Auch seien Probleme bei Kassenumstellungen vorprogrammiert, so der Verband weiter. Unternehmer mit Registrierkassen müssten diese äußerst kurzfristig auf die abgesenkten Umsatzsteuersätze umstellen. Hinzu komme, dass digitale Kassen spätestens ab dem 01.10.2020 eine manipulationssichere zertifizierte technische Sicherheitseinrichtung (TSE) benötigen. Die Auswirkungen der Absenkung der Umsatzsteuersätze auf die TSE seien noch völlig unklar. Bräuchten Steuerpflichtige für den Zeitraum der abgesenkten Umsatzsteuersätze etwa ein neues Zertifikat? In diesem Fall müssten sie erneut viel Geld in die Hand nehmen. Ferner sei nicht einmal sicher, ob die TSE die neuen, abgesenkten Umsatzsteuersätze technisch verarbeiten kann. Eine kurzfristige Anpassung der technischen Voraussetzungen scheine äußerst ungewiss; besonders vor dem Hintergrund, dass die Zertifizierungsverfahren nach wie vor nicht abgeschlossen sind. Angesicht der ohnehin coronabedingt angespannten Lage in der Bargeldbranche und der unklaren Folgen der Umsatzsteuersatzsenkung auf die TSE fordert der DStV, die bisherige Nichtbeanstandungsregelung zu verlängern.

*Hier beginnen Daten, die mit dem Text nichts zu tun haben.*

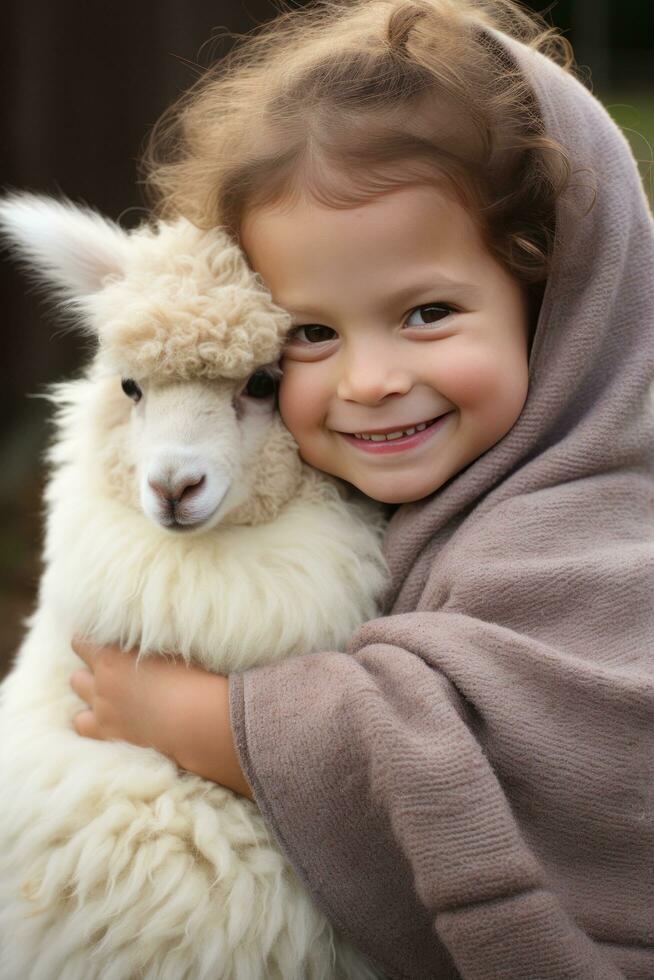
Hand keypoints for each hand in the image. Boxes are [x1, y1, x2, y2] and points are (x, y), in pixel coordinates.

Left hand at [69, 637, 253, 798]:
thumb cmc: (188, 678)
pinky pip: (81, 725)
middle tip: (110, 673)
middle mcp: (101, 684)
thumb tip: (135, 643)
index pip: (81, 644)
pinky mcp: (109, 734)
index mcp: (111, 658)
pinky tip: (104, 718)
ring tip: (105, 695)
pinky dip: (88, 721)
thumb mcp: (165, 649)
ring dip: (88, 695)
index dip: (87, 643)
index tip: (97, 643)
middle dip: (88, 674)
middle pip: (77, 675)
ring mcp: (103, 711)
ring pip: (78, 702)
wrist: (194, 718)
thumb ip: (141, 646)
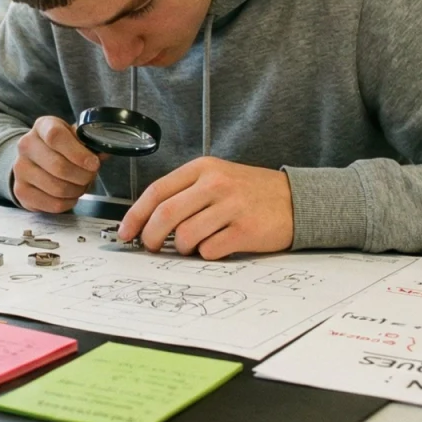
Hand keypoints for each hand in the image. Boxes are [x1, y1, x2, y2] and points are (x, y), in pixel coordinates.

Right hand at [12, 116, 101, 213]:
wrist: (34, 162)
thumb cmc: (60, 148)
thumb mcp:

Die TSE sollte erst ab 01.01.2021 verpflichtend sein.

Weiter hätten Unternehmer, die bereits über Leistungen abgerechnet haben, die zwischen Juli 2020 und Jahresende ausgeführt werden, ein Problem: Die in den Rechnungen ausgewiesene Umsatzsteuer sei zu hoch. Der Steuersatz richte sich schließlich nach dem Zeitpunkt der Leistungsausführung. Die Leistungen hätten entsprechend mit 16 beziehungsweise fünf Prozent abgerechnet werden müssen. Ohne eine Rechnungsberichtigung schuldeten Unternehmer in diesen Fällen die zu hoch ausgewiesene Steuer. Zum Vorsteuerabzug berechtigte Leistungsempfänger könnten hingegen nur die gesetzliche, also herabgesetzte Vorsteuer geltend machen. Es komme zu einer Lose-Lose-Situation. Der DStV fordert daher eine Übergangsregelung. Im Ergebnis sollte die Besteuerung der bereits abgerechneten Umsätze mit 19 beziehungsweise mit sieben Prozent Umsatzsteuer nicht beanstandet werden. Dem zum Vorsteuerabzug berechtigten Leistungsempfänger sollte aus Gründen der Praktikabilität aus derartigen Rechnungen gleichfalls ein Vorsteuerabzug in Höhe des ausgewiesenen Steuersatzes (19 beziehungsweise sieben Prozent) gewährt werden. Gleiches sollte zum Jahreswechsel 2020/2021 für die Rückkehr zu den derzeitigen Steuersätzen gelten.